Benjamin Lam, partner – EMEA real estate fund leader au sein du réseau Deloitte. (Photo: Julien Becker )

Benjamin Lam, partner – EMEA real estate fund leader au sein du réseau Deloitte. (Photo: Julien Becker )

Le Qatar, associé au gestionnaire de fonds immobiliers canadien Brookfield, a acquis le 28 janvier une partie de Canary Wharf, le quartier d’affaires le plus important de Londres après la City. Ce rachat illustre parfaitement la politique d’acquisition des fonds souverains dans l’immobilier à travers les plus grandes capitales du monde. Cet exemple, parmi d’autres, est représentatif d’une tendance dans l’investissement immobilier. «Aujourd’hui, les fonds immobiliers réglementés au Luxembourg s’estiment à quelque 33 milliards d’actifs nets sous gestion contre 500 millions en 2001. Si l’on excepte l’année 2009, la croissance est restée conséquente et constante», explique Benjamin Lam, partner – private equity & real estate chez Deloitte. Aujourd’hui, le Luxembourg se classe en première position européenne en termes de domiciliation des fonds immobiliers. «Cela a pour effet d’attirer de nouveaux prestataires de services – on en compte aujourd’hui plus d’une centaine – notamment en provenance des îles Anglo-Normandes.» Depuis deux ans, de nouveaux investisseurs font également leur apparition, attirés, en partie, par les taux d’intérêt bas: fonds souverains mais aussi acteurs du private equity, qui complètent les acteurs institutionnels en place (banques privées, family offices et fonds de pension). Mais qu’est-ce qui fait courir ces investisseurs vers le Luxembourg? Le cadre attractif du Grand-Duché et la nouvelle directive AIFM? C’est un fait. Le cadre réglementaire très diversifié? On touche là un aspect important, voire prépondérant, du marché luxembourgeois: les investisseurs peuvent ainsi se tourner vers des organismes de placement collectif de type statutaire (Sicav, Sicaf) ou contractuel (FCP).
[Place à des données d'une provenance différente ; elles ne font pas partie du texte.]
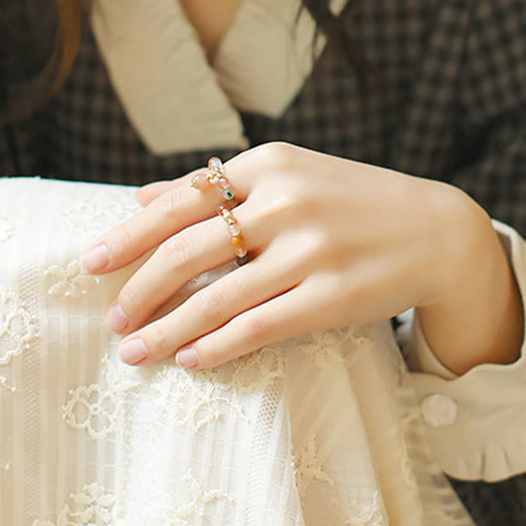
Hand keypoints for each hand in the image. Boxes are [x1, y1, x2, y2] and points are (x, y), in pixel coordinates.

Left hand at [80, 142, 490, 368]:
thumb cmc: (351, 204)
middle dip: (139, 289)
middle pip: (187, 250)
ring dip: (167, 329)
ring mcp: (312, 250)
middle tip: (112, 319)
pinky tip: (190, 360)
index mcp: (268, 165)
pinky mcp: (334, 296)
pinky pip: (259, 327)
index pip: (180, 202)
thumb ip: (216, 186)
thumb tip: (141, 195)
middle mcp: (286, 202)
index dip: (128, 236)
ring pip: (217, 297)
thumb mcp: (288, 176)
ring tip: (135, 351)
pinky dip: (217, 346)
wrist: (436, 230)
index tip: (89, 262)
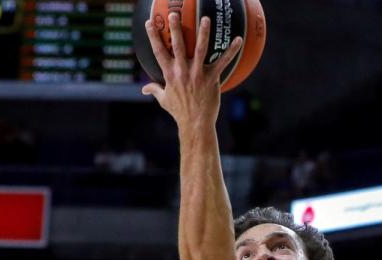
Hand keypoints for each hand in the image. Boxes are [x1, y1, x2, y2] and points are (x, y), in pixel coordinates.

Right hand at [141, 14, 243, 128]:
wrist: (195, 123)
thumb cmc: (179, 112)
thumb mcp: (164, 100)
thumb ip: (155, 90)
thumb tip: (144, 89)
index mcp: (169, 74)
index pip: (158, 51)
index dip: (153, 36)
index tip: (149, 22)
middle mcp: (182, 71)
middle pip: (177, 46)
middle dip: (175, 29)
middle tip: (174, 14)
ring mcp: (197, 74)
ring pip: (200, 49)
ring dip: (203, 33)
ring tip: (205, 18)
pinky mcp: (212, 78)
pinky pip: (223, 62)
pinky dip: (231, 50)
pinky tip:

Des structures telles que les fonds d’investissement spécialisés ou la société d’investissement en capital à risque (Sicar) existent déjà depuis quelques années. Plus récente, la SCSp (société en commandite spéciale) a également le vent en poupe. Un cadre réglementaire flexible qui séduit par la gamme des possibilités qu’il déploie. Au vu de cet environnement favorable et de sa position sur l’échiquier européen, le Luxembourg porte bien le costume d’un centre d’excellence… par excellence! «Mais nos voisins nous regardent et évoluent également vers un cadre toujours plus compétitif. Je pense par exemple à l’Irlande, au Royaume-Uni et aux Pays-Bas», constate Benjamin Lam. Pour rester compétitif, le Luxembourg ne doit pas se reposer sur ses lauriers. D’autant plus qu’il existe des points qui méritent d’être améliorés.
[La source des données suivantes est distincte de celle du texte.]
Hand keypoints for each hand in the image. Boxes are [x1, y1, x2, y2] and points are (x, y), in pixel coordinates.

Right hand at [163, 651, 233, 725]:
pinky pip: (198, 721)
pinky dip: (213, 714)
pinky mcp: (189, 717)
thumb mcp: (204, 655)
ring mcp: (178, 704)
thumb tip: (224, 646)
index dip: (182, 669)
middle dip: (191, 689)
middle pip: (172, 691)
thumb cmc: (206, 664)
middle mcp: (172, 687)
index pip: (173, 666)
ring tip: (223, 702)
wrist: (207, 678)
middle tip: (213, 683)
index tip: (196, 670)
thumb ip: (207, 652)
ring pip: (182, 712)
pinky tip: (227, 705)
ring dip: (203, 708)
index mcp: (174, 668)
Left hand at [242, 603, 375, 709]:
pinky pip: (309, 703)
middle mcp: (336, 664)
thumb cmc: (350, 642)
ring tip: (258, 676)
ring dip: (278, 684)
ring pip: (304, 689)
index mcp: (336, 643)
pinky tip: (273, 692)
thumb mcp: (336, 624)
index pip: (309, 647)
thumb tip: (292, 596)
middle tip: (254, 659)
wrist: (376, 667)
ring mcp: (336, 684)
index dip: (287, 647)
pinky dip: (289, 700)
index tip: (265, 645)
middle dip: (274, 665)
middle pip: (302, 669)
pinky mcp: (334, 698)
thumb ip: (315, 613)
Vers un ensemble de bonnes pratiques

«Le succès du Luxembourg attire à la fois des fonds réglementés et non réglementés. Cette croissance a pour conséquence de générer un besoin accru en experts dans ce domaine et ainsi une augmentation des salaires de ces derniers. Ces besoins dans un marché limité engendrent un turnover qui tend à gagner en importance. Une conséquence en entraînant une autre, le coût pour les investisseurs croît», développe M. Lam. Selon lui, le secteur se doit donc, pour s’affirmer en tant que centre d’excellence, de renforcer sa capacité à attirer de nouveaux talents et développer des formations spécifiques en fonds immobiliers, «dans le but d’être plus efficace et de réduire les coûts».

Par ailleurs, en plus de capitaliser ses bases, Benjamin Lam conseille de revoir le modèle opérationnel et les processus, en particulier, de contrôle. «L’Alfi a mis en place un groupe de travail, dont je suis co-chairman, qui définit les bonnes pratiques à adopter dans les domaines du reporting et de l’évaluation. Il faut suivre cette voie et développer par exemple d’autres best practices au niveau opérationnel, notamment. On doit arriver à un niveau d’efficacité comparable à celui observé dans les fonds Ucits.»

Les investisseurs sont toujours plus exigeants. Aussi est-il primordial pour un gestionnaire de fonds de miser sur la qualité des services. À charge pour l’Alfi et Luxembourg for Finance de continuer à promouvoir les fonds alternatifs, dont les fonds immobiliers, afin de confirmer la position du pays. «Le Luxembourg a toutes les cartes en main pour renforcer son leadership dans l’administration des fonds immobiliers en Europe et même au-delà. C’est notre cheval de bataille!», conclut Benjamin Lam.